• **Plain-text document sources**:
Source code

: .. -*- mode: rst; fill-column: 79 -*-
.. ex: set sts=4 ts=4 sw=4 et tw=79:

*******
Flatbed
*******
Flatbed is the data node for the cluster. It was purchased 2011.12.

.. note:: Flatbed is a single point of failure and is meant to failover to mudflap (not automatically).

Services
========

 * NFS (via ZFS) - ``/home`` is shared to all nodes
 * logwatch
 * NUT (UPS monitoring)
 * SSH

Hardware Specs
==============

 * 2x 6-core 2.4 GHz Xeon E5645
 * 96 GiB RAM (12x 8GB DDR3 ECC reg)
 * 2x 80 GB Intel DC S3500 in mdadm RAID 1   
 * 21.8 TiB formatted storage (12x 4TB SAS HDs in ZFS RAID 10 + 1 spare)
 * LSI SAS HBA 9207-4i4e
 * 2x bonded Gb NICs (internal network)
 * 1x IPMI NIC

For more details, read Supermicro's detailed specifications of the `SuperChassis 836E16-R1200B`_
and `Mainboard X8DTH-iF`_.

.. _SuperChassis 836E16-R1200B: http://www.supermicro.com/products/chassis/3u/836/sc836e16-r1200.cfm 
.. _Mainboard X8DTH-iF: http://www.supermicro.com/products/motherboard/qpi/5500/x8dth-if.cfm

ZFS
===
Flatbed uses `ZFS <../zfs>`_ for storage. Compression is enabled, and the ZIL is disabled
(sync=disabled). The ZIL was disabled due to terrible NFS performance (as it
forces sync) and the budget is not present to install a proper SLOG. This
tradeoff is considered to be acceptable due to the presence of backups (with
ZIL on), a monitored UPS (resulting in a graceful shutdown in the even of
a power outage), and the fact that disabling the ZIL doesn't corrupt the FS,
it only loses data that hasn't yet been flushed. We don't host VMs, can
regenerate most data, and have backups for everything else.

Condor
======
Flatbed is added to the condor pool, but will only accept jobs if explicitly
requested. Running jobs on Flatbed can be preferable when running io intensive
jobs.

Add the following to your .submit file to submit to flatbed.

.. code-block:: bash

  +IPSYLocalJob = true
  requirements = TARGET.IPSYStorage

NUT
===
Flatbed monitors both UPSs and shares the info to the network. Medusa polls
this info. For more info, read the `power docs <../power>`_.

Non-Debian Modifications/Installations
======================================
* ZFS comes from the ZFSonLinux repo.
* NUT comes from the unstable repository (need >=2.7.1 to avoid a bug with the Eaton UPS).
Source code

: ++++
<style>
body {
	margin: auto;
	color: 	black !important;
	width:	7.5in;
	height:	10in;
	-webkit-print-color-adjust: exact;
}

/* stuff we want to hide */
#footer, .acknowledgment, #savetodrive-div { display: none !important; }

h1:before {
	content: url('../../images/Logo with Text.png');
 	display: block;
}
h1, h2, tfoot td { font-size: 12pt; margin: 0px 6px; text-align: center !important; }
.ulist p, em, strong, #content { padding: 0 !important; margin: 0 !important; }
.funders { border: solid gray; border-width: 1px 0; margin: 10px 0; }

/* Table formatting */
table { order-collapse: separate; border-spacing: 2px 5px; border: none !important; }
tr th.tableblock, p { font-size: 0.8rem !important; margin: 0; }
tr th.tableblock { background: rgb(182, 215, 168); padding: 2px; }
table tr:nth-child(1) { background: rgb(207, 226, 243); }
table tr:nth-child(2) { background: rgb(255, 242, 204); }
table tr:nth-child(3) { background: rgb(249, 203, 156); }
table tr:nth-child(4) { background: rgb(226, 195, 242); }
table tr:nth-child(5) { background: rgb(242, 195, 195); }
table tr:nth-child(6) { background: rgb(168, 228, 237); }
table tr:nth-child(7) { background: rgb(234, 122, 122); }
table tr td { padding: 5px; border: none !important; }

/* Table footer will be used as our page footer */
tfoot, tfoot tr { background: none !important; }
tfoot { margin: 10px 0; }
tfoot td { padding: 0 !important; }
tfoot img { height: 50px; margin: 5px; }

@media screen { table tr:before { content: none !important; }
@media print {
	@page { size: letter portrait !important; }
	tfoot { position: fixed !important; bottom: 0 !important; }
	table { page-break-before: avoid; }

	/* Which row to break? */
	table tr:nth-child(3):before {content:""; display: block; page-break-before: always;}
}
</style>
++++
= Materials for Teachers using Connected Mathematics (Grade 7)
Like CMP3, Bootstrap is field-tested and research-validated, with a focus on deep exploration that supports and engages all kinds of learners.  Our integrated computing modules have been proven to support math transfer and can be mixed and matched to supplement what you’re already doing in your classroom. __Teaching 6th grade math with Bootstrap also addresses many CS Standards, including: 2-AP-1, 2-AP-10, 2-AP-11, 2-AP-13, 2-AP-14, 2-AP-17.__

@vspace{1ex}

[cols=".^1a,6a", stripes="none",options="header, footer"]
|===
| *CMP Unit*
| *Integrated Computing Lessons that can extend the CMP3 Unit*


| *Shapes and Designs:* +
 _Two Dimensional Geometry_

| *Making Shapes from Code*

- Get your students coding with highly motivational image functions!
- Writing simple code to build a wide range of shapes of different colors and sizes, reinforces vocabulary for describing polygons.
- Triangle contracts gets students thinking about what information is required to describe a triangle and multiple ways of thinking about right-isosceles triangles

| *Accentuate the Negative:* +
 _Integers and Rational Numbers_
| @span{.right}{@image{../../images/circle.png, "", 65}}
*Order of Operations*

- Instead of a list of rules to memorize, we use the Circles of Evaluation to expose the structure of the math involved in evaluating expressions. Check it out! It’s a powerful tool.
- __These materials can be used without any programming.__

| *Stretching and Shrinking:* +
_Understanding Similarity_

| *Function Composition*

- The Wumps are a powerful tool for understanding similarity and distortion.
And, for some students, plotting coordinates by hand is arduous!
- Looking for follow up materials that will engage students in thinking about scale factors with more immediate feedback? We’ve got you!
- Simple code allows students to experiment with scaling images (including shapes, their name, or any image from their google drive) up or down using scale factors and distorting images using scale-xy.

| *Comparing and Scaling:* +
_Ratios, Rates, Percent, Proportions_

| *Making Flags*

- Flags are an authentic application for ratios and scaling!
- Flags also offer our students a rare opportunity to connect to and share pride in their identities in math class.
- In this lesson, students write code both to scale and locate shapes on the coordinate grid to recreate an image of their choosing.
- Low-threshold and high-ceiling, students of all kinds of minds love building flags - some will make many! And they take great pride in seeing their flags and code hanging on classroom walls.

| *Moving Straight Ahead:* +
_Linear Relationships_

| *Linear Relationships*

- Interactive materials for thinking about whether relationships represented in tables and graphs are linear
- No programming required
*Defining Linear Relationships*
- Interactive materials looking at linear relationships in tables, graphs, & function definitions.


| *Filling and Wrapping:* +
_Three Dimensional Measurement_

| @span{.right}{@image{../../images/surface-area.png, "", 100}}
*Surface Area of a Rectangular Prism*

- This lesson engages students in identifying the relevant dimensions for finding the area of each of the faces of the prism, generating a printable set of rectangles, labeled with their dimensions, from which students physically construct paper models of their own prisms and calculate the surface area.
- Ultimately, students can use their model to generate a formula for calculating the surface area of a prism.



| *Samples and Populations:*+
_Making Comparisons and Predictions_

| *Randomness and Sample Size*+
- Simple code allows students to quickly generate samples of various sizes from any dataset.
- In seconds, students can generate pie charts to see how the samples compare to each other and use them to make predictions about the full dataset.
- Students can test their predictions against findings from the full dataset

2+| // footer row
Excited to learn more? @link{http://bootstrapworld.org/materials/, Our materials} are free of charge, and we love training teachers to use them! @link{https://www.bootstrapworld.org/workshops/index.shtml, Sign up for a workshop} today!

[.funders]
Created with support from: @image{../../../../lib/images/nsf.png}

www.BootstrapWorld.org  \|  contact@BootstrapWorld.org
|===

• **YOUR ASSIGNMENT**: The lines in the entries above that carry the word "only" must be copied.

• **YOUR RESPONSE**:
it only loses data that hasn't yet been flushed. We don't host VMs, can
Flatbed is added to the condor pool, but will only accept jobs if explicitly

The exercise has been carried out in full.